Même Vézelay – moins que Lourdes toutefois – doit avoir des allures de cité touristique aux jours de grande affluence. À côté de son air bon enfant, rien de véritablement religieux ni mystique n’apparaît, hormis les quelques cantiques chantés au cours des offices du centre d’accueil. Les sœurs elles-mêmes, en civil, n’ont rien de très pieux. Elles avaient plutôt l’air d’accomplir une tâche qu’on leur avait demandé de faire, sûrement pas le bon Dieu. Mais c’est la tradition et puis ce sont de bonnes organisatrices de voyages groupés préparés à l’avance. Aussi leur vie quotidienne n’a-t-elle rien de particulièrement monastique. Leurs tâches sont plus sociales et concrètes, si comme je le crois ce sont elles qui s’occupent aussi de l’hospice d’en face.
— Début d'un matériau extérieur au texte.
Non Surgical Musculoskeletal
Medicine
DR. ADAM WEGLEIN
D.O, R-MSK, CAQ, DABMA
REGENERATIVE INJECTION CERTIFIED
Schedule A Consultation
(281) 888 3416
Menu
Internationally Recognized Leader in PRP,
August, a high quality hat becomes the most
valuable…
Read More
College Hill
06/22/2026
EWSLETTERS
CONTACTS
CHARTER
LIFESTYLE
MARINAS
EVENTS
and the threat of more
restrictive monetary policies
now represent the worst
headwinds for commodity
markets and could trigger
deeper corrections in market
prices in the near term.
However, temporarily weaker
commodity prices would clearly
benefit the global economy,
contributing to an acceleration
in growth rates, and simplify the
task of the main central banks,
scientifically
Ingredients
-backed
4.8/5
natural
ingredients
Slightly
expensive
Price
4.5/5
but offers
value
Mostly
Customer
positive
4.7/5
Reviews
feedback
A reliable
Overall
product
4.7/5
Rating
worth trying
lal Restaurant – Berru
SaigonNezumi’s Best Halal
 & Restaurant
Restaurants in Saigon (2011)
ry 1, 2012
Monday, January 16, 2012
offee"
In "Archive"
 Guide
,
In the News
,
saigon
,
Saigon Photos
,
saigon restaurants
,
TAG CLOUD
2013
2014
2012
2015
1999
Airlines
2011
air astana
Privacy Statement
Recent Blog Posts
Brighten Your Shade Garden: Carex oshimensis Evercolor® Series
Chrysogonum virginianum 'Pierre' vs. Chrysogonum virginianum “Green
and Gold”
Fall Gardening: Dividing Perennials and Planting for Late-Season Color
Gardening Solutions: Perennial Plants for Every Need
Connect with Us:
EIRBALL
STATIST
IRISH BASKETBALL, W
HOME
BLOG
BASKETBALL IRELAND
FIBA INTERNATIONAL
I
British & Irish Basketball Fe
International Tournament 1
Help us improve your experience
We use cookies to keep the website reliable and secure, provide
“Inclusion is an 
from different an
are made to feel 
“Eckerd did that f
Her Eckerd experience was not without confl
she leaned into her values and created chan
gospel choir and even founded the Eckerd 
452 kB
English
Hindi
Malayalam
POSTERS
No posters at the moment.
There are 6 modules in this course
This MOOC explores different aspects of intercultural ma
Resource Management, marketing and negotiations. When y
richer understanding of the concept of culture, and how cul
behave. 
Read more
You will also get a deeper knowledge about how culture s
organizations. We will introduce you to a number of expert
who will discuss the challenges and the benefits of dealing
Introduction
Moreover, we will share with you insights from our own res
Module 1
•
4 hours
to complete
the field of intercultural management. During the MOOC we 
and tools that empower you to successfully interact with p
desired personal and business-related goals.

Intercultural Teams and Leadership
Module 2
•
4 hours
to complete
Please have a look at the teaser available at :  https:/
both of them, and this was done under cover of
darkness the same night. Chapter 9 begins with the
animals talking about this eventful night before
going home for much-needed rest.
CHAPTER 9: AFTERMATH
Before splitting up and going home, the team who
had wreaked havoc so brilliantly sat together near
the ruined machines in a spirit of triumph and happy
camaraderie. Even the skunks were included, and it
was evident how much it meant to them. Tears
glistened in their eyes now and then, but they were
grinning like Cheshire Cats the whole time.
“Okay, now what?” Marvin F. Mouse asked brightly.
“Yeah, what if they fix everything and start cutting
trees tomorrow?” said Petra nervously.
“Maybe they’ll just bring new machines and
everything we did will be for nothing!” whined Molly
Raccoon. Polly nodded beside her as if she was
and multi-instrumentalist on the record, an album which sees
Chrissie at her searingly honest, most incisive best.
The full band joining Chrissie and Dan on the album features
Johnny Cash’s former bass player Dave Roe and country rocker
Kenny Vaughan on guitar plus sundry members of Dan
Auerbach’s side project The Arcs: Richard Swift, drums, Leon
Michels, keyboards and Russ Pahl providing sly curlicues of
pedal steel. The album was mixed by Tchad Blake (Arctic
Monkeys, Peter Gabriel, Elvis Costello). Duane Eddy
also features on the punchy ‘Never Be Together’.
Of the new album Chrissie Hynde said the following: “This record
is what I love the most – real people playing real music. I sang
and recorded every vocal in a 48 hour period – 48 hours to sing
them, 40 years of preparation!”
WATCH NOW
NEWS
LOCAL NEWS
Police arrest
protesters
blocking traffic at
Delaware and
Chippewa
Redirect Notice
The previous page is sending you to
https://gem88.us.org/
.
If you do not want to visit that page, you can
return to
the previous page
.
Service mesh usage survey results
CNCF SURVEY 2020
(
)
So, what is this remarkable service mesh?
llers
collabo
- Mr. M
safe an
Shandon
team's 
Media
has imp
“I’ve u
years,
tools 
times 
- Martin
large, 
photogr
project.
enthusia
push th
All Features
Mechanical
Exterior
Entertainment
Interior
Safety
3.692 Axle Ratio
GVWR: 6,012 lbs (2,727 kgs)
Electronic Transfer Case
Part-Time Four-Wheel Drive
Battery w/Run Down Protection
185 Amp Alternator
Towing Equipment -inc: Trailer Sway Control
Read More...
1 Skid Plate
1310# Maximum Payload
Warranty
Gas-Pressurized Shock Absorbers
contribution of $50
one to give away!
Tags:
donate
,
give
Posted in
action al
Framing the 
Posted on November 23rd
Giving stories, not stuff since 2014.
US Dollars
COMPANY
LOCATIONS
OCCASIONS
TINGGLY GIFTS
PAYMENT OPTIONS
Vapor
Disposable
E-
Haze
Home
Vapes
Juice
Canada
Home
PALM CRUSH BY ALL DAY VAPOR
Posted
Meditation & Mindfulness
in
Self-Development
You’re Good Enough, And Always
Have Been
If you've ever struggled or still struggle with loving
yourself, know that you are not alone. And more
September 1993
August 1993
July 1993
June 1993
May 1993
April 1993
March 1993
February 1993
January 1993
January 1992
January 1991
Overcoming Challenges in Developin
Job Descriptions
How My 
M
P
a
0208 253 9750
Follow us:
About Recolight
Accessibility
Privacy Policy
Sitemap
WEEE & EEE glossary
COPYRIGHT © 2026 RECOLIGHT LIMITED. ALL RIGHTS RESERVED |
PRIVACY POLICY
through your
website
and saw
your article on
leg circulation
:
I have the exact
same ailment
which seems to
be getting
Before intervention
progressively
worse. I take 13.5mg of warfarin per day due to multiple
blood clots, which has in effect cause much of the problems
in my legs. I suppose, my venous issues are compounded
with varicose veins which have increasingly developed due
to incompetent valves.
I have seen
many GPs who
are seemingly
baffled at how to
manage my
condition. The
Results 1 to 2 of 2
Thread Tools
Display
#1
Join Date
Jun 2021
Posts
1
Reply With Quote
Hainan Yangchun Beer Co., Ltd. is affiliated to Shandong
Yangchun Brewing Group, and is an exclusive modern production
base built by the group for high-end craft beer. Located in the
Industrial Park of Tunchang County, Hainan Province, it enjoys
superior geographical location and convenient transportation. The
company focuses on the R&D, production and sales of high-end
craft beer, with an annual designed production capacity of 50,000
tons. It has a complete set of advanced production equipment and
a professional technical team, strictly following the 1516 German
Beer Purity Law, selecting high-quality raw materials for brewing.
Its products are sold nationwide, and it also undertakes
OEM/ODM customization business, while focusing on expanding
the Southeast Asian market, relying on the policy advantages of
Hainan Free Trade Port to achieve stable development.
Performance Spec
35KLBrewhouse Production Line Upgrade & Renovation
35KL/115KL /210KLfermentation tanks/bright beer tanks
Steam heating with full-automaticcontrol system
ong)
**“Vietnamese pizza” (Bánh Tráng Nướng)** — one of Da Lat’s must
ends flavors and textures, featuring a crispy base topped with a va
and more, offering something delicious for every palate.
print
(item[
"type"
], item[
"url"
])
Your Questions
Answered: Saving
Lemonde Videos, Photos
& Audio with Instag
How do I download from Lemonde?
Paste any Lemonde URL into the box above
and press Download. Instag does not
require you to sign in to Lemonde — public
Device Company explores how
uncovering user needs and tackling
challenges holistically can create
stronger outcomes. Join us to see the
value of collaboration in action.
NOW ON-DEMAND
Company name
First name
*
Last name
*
De bonnes ménagères ponctuelles solidement attachées à leurs vœux d’obédience rituelle.

Si je pense à une abbaye cistercienne, celle de Tamié par exemple, aucune comparaison n’est possible : j’y ai senti là-haut tout au long de la journée et même la nuit – comme une infusion – cette présence divine qui habite constamment le cœur de ses moines silencieux qui approchent dans la joie et la paix, de façon plus certaine, même à distance, ceux qui souffrent, ceux qui ont besoin de consolation, et ceux qui comme moi cherchent un moment d’espace serein. Parce qu’on sait qu’ils sont là et parce qu’on sait qu’ils passent leur temps à prier pour nous.

J’ai été heureux, certes, de revoir l’abbaye de Vézelay mais davantage pour son architecture et son histoire, car rien ne m’a vraiment inspiré, spirituellement parlant.

Et l’Yonne bat certainement la Haute-Vienne ou la Creuse pour son inhospitalité.